The MDGs have been critiqued for not doing enough to improve the status of women and girls. Gender inequality concerns as an integral part of achieving the other MDGs should have been better explored. Moreover, issues such as child marriage and the valuation of women’s work were overlooked. The SDGs on the other hand have incorporated a comprehensive list of targets on sexual and gender-based violence and exploitation against women and girls, the political, economic and social rights of women, sexual and reproductive rights, access and rights to paid employment, unequal division of unpaid care and domestic work, public participation and policies and legislation on gender equality. It aims to build on existing achievements so as to end discrimination against women and girls.
Realising gender equality
There have been encouraging signs on the commitment of states and key stakeholders on SDG 5. During the initial stages of drafting the 2030 Sustainable Development Agenda, the first consensus among government and civil society groups was reached on this particular goal. However, a key setback to progress is the language tacked on the SDGs. For example, one of the SDG 5 targets is to ‘Undertake reforms to give women equal rights to economic resources, as well as access to ownership and control over land and other forms of property, financial services, inheritance and natural resources, in accordance with national laws.’ However at times, national laws exclude women from these economic rights.

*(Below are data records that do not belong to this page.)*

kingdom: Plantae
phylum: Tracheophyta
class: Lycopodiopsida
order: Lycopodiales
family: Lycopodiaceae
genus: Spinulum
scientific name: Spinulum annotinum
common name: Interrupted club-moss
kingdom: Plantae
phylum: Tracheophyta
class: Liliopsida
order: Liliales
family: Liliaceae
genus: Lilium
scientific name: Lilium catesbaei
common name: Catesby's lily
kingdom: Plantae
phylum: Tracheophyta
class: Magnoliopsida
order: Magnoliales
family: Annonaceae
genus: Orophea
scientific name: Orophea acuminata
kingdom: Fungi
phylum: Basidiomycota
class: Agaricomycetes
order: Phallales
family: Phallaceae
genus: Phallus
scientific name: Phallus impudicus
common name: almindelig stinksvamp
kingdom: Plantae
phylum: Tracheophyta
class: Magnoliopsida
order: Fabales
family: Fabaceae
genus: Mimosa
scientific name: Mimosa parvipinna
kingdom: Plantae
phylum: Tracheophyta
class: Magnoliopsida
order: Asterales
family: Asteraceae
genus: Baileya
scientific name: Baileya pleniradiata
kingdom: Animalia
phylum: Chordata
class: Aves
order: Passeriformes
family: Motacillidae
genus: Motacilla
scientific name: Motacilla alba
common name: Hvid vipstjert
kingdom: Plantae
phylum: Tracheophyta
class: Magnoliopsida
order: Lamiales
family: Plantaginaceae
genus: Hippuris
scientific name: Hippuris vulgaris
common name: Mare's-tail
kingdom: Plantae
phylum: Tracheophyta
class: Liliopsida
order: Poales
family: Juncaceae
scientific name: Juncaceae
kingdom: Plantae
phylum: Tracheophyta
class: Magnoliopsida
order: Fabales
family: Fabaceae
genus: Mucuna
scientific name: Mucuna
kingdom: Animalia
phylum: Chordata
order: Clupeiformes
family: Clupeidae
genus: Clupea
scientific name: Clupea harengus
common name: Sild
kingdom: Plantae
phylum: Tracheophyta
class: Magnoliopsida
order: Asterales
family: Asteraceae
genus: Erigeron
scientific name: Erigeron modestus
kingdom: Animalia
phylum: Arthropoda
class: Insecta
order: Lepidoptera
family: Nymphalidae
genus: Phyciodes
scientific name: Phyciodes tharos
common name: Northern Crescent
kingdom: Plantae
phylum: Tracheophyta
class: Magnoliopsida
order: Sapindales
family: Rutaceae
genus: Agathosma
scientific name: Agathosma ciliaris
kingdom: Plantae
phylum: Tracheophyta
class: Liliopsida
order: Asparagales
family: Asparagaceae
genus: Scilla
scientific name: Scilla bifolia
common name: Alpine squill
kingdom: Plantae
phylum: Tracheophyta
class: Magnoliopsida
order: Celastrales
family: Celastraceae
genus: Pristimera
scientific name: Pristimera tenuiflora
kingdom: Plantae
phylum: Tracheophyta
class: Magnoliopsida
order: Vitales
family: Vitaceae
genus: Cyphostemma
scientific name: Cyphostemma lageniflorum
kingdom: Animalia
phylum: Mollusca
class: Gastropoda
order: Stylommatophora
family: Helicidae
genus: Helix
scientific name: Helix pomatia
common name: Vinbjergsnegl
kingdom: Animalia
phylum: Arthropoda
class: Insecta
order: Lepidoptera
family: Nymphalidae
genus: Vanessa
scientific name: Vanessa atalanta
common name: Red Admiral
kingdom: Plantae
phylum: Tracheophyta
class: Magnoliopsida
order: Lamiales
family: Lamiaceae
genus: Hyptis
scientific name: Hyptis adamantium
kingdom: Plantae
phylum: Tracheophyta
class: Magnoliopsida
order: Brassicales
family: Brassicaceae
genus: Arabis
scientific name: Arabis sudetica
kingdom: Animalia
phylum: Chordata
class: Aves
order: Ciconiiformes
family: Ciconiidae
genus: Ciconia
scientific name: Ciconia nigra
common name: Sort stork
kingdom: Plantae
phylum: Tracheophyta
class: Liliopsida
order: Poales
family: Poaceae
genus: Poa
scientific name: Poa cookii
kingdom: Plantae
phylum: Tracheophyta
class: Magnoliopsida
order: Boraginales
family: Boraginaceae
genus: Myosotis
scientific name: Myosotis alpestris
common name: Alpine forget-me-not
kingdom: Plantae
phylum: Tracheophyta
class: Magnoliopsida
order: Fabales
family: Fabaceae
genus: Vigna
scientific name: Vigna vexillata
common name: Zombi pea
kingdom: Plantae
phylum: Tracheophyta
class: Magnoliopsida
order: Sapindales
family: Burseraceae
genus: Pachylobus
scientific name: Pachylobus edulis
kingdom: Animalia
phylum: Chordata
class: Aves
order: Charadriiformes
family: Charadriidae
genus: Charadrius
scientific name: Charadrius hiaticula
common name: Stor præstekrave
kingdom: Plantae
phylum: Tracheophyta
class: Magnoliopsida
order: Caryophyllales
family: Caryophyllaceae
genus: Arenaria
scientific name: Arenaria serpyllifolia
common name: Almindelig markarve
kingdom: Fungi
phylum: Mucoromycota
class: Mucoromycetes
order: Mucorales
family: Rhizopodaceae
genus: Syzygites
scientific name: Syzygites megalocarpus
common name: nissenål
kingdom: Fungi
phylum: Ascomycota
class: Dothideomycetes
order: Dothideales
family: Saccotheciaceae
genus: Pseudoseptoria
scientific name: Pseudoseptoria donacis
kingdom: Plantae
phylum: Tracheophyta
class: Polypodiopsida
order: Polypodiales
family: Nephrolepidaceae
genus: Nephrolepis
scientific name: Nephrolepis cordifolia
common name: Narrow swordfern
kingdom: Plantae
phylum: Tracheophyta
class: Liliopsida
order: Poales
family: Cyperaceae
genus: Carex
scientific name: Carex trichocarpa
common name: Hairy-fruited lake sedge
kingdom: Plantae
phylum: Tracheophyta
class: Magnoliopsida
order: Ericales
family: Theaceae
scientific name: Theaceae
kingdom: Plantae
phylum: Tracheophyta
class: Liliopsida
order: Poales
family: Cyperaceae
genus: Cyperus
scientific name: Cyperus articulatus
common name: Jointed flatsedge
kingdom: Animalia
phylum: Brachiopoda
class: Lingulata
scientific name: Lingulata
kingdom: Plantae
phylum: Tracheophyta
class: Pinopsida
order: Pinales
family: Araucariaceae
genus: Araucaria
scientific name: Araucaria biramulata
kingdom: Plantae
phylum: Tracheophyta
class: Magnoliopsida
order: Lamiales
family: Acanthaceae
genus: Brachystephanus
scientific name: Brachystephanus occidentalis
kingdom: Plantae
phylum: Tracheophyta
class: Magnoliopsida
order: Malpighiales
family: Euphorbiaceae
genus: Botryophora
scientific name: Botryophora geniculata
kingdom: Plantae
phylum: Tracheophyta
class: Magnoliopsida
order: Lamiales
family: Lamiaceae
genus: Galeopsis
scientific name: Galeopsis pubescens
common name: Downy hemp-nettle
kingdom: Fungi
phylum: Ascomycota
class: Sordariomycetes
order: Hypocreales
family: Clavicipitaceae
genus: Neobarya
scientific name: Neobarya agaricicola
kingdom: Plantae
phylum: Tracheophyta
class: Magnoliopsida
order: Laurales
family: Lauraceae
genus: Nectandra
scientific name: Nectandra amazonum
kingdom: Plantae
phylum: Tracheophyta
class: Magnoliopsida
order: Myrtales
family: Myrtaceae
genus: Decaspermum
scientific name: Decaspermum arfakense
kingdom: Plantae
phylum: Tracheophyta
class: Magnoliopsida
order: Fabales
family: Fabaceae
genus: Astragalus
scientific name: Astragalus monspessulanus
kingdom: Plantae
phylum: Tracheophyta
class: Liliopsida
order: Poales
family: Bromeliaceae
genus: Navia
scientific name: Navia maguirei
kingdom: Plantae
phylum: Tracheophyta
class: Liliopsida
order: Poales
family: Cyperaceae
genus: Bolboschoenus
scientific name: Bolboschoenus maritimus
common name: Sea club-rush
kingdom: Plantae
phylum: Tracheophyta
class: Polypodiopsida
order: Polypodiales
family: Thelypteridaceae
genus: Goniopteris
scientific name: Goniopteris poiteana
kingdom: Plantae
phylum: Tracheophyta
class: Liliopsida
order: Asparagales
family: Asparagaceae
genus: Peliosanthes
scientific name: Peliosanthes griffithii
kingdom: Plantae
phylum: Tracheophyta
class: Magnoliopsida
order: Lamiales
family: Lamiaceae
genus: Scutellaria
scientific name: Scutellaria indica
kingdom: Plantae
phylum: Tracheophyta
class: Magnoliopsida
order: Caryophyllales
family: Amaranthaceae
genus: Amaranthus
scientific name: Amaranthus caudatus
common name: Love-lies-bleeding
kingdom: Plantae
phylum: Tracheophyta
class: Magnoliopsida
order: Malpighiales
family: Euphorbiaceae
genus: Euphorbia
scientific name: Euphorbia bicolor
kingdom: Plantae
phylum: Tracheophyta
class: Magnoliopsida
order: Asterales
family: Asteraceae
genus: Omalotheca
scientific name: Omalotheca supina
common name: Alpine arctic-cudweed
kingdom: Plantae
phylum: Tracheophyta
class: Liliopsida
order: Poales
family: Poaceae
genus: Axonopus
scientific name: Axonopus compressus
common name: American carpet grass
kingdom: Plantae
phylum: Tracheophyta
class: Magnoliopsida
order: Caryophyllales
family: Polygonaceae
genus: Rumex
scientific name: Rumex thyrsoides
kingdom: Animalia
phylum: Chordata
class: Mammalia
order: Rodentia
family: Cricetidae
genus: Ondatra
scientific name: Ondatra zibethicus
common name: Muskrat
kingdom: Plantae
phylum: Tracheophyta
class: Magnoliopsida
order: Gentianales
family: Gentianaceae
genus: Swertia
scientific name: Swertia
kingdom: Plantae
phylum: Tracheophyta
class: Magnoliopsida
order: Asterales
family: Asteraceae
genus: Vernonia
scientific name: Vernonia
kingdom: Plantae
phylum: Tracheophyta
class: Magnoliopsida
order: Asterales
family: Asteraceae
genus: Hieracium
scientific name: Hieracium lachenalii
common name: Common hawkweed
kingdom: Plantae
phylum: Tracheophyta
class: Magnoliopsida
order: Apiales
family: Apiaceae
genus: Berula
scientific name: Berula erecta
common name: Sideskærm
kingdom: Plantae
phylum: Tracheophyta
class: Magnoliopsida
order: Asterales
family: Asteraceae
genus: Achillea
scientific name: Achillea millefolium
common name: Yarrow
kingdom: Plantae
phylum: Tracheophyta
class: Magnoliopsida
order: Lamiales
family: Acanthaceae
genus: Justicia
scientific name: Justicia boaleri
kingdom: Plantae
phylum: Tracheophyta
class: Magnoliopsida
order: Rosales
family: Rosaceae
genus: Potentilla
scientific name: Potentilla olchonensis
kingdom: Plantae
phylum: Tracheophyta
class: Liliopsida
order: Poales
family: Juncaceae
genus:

In Indonesia for example, President Joko Widodo’s ideas of only exporting skilled labour will have negative repercussions on the financial situation of women and their families, and the country’s economy as the remittance of funds from foreign workers is significant. According to the International Labour Organization, an estimated 6 million Indonesians work overseas, a vast majority of the workers being domestic helpers. Depriving women from the chance to work abroad decreases their job opportunities and increases their vulnerability. Also, countries like Cambodia and Laos have very low representation of women in their parliaments. The lack of female representation in leadership roles in the government means that it is more likely that discussions on women’s rights and issues be pushed aside. These challenge what has been set out in SDG 5.
However, all is not lost. The Protection of Women Against Violence Bill 2015 that was passed in Pakistan’s Punjab province last month was a landmark decision that has put women’s rights at the forefront. The Act, which shows distinct support for SDG 5, gives legal protection to women from domestic, psychological and sexual violence. It has also called for the creation of a toll-free abuse-reporting hotline, women shelters and district-level commissions to investigate reports of women abuse.
In Southeast Asia, the ‘Southeast Asian Women’s Caucus on ASEAN’, made up of more than 100 organisations and networks in the region, engage with ASEAN to push for regional gender sensitive policies. Recently, the group submitted the ‘Vision 2025: ASEAN Women’s Blueprint for Alternative Regionalism’ to the ASEAN High Level Task Force with the aim of articulating their own vision for the ASEAN post-2015 agenda.
What needs to be done
At an international level, gender sensitive indicators could be created to assess the progress of previously endorsed gender-specific agreements and conventions such as the Convention on the Elimination of All Forms of Discrimination against Women (CEDAW).
At the regional level, more can be done to address the challenges faced by women and girls, trapped in conflict zones or being smuggled or trafficked out of volatile areas. Currently, only the Philippine and Indonesian governments have a National Action Plan (NAP) on women, peace and security, each being implemented to different degrees. Implementing a regional action plan addressing vulnerabilities of women and girls in conflict/disaster settings will be an important step forward to protect these women and girls impacted by conflict / natural disaster situations.
Work can be done to further improve existing initiatives by moving beyond dual notions of gender (i.e. men and women). One way that this can be done is by identifying the differences between gender blind, gender neutral, gender specific and gender transformative indicators. There is also a need to design policy frameworks that not only focus on impacting women based on ‘cause-effect’ assumptions, but goes beyond that by altering society’s perspectives on women and girls, and build their collective power. This will indeed be a more sustainable empowerment process.